• **TASK TO CARRY OUT**: Restate the data word for word and leave the images out.

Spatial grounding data
>>>>>

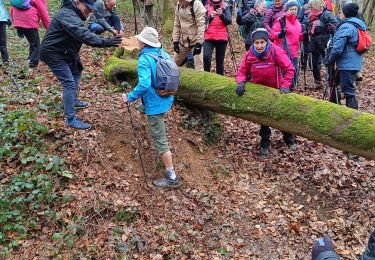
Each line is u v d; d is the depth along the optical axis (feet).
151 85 16.44
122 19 45.65
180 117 21.58
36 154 16.69
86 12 17.33
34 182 15.71
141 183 17.31
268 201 18.28
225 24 24.84
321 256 10.89
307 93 29.40
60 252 14.01
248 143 22.35
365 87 31.53
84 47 30.27
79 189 15.96
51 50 17.17
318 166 20.68
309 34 29.53
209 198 17.70
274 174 20.11
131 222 15.62
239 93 19.61
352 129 17.19
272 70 19.40
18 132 17.53
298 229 16.78
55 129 18.04
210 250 15.44
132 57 26.43
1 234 14.28
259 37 18.70
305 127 18.30
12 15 24.34
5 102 19.95
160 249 14.82
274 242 16.19
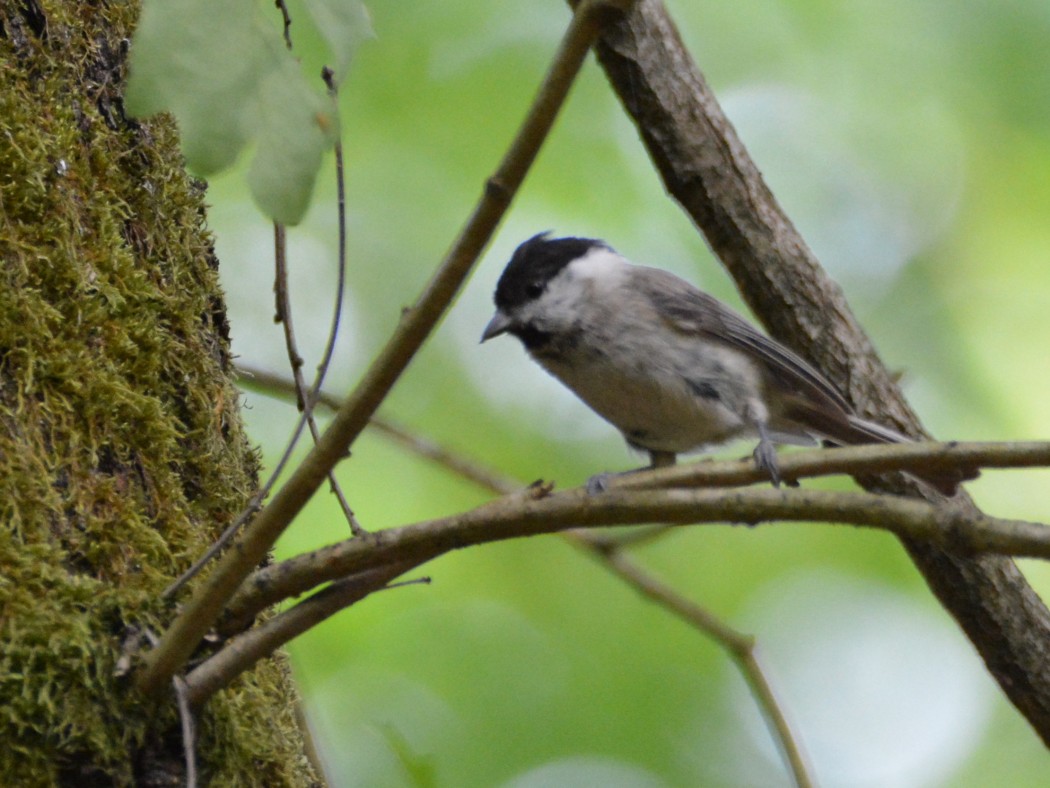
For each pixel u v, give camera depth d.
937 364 10.88
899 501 3.75
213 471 4.72
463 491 9.59
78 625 3.83
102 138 4.73
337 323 4.04
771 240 6.47
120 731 3.78
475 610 9.46
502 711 8.98
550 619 9.58
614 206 9.97
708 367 7.30
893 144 10.66
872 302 11.10
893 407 6.45
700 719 9.39
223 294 5.33
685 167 6.45
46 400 4.21
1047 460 4.10
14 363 4.18
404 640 9.04
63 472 4.14
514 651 9.30
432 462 7.93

<<<<<

• **ANSWER FOR THE TASK**:
Each line is u v d; d is the depth along the optical axis (feet).
151 85 16.44
122 19 45.65
180 117 21.58
36 154 16.69
86 12 17.33
34 182 15.71
141 183 17.31
268 201 18.28
225 24 24.84
321 256 10.89
307 93 29.40
60 252 14.01
248 143 22.35
365 87 31.53
84 47 30.27
79 189 15.96
51 50 17.17
318 166 20.68
309 34 29.53
209 198 17.70
274 174 20.11
131 222 15.62
239 93 19.61
352 129 17.19
272 70 19.40
18 132 17.53
298 229 16.78
55 129 18.04
210 250 15.44
132 57 26.43
1 234 14.28
259 37 18.70
305 127 18.30
12 15 24.34
5 102 19.95
160 249 14.82
274 242 16.19
For each pixel u v, give camera depth d.
937 364 10.88
899 501 3.75
213 471 4.72
463 491 9.59
78 625 3.83
102 138 4.73
337 323 4.04
771 240 6.47
120 731 3.78
475 610 9.46
502 711 8.98
550 619 9.58
614 206 9.97
708 367 7.30
893 144 10.66
872 302 11.10
893 407 6.45
700 719 9.39
223 294 5.33
685 167 6.45
46 400 4.21
1047 460 4.10
14 363 4.18
404 640 9.04
63 472 4.14
514 651 9.30
432 462 7.93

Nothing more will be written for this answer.